4.) How has Pryor developed as a passer? It really seems he's off to a very good start passing the ball and has that dimension of his game working at a very high level. With that being said, if he is more of a passing threat, how much does he rely on the Buckeye rushing attack to open things up for him?
Noon: Pryor came into the program as an athlete who lined up under center. He did not have to have great quarterback skills in his high school program and played street ball on grass in my opinion. Even when Pryor was thrust into the starting role he still really was raw and only had a deep ball.

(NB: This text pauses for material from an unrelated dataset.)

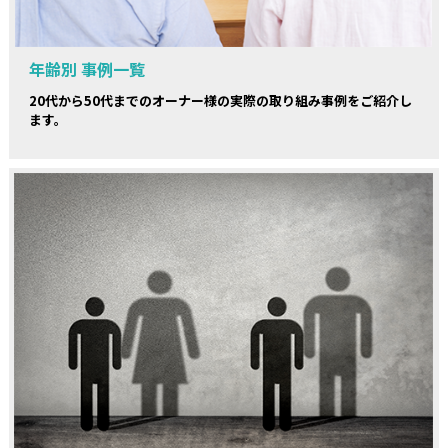
年齢別 事例一覧
20代から50代までのオーナー様の実際の取り組み事例をご紹介し
ます。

Fans were wondering if he would ever develop over the first two years of his career with short and intermediate passes continuing to be his kryptonite. It seemed this spring camp however that he was finally starting to put things together and some of his passes that would end up short hopping his receivers have been hitting the numbers.
There are still some throws that he doesn't have in his bag of tricks on a consistent basis but he is starting to get a better grasp of what it takes to be a top flight quarterback and most importantly his decision making has been much better with a 15-3 TD to interception ratio.
Any team needs a running game to be there to truly be effective throwing the ball but as long as the line holds up for Pryor the Ohio State receivers are good enough to get free from the best coverage and that certainly helps the cause. Add to that the emergence of the tight end and fullback positions in the passing game and that gives the Buckeyes a dangerous edge for Pryor to work his progressions through.
5.) Finally, what's your prediction. How do you see this one going down?
Noon: No matter how good Ohio State is going into Camp Randall it always seems to be a tough place for the Buckeyes to win. Ohio State has had a lot of success stopping the run and if the Bucks are able to hold any Wisconsin back from rushing for 100 yards it would be the 30th game in a row the defense has accomplished that feat. Ohio State is going to want to make Tolzien beat them in the air.
The Buckeyes are a passing team this year and even though a zebra can't change its stripes it still can try and disguise itself temporarily. The Buckeyes will look to get some resemblance of a running game going but as long as the passing game is there the Buckeyes will look to try and do things through the air in 8-10 yard chunks and the occasional home run ball. Wisconsin will have some success with its multi-headed running attack but the pass defense will definitely not break (while it may bend some) as Wisconsin tries to take what the Buckeyes will give it.
Wisconsin will hold the lead as late as the third quarter on the Buckeyes but neither team will enjoy more than a one-possession lead at any point until the fourth quarter. The Buckeyes will turn the Badgers over late and break through with a long scoring drive to try and take the air out of the ball (Tressel loves to ground and pound late in the game) and the Badgers' final efforts will come up short as the Buckeyes win 30-20.